I don’t know that I’m up to going to the Belgium conference on Trollope alone (and that would take me away for three or four days probably too) but I feel I could try this sort of distance this way again in order to give a paper I want to do again. I again experienced how it is important to go, see, be seen, get to talk about one’s work. I feel energized to try two proposals for the JASNA & Burney AGM in 2014 (in the hope one will be accepted). Then Yvette will come again and we’ll go by plane.
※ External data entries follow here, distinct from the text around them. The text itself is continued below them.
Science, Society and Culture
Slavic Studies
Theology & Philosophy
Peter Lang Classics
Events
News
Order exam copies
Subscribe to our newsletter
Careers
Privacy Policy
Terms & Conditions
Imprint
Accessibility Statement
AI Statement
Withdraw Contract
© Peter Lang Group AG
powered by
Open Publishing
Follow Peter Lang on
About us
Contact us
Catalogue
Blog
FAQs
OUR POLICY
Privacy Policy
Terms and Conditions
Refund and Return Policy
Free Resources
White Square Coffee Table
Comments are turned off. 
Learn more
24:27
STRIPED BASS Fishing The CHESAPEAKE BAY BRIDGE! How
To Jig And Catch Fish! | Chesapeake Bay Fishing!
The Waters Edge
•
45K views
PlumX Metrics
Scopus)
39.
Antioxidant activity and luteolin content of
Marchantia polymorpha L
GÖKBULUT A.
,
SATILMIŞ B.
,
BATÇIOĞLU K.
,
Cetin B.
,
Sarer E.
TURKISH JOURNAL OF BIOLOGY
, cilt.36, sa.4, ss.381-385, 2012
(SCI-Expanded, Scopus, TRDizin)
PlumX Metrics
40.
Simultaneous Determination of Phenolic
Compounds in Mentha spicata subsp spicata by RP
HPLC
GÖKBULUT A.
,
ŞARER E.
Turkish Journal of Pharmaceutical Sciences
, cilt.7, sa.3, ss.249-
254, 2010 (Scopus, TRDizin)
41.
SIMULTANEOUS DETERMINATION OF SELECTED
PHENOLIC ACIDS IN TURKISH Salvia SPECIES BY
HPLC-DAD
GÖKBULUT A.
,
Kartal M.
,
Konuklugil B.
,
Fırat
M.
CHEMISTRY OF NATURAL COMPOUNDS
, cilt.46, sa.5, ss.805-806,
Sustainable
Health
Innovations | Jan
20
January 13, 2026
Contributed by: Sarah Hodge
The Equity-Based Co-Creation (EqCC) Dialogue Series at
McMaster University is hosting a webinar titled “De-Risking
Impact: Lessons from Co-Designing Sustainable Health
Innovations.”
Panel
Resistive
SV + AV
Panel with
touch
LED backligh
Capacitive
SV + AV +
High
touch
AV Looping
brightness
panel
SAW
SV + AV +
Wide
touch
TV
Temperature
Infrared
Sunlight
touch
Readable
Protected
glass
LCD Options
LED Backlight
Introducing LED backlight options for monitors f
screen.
My one (funny I suppose) failure was I couldn’t put either TV on in my room. I had two TVS, both had these remotes and no matter what buttons I pressed the things would not turn on. I would have watched TV late at night if I had managed that. I lost my conference book (with its schedule and map) but there were plenty of them at the registration desk so I was given another. I lost one of my 3 sleep masks but I can buy another at Bed and Bath. I got to see even less of Philadelphia than I have on the occasions I traveled there for MLA with the Admiral in cold winter (in a different area of town)– three semi-commercial blocks to and from the hotel, the commercial blocks to and from the railway station, just that part of the park-like university where the conference was held. (One man at the conference told me Baltimore is very like it’s presented in TV: violent, abrasive, and everyone lives within small circumscribed areas, worlds of four blocks. I told him it’s not like that in NYC at all: people in Manhattan at any rate identify with and travel about the whole island.) As usual I ate hardly anything at all but I made up for it when I got home.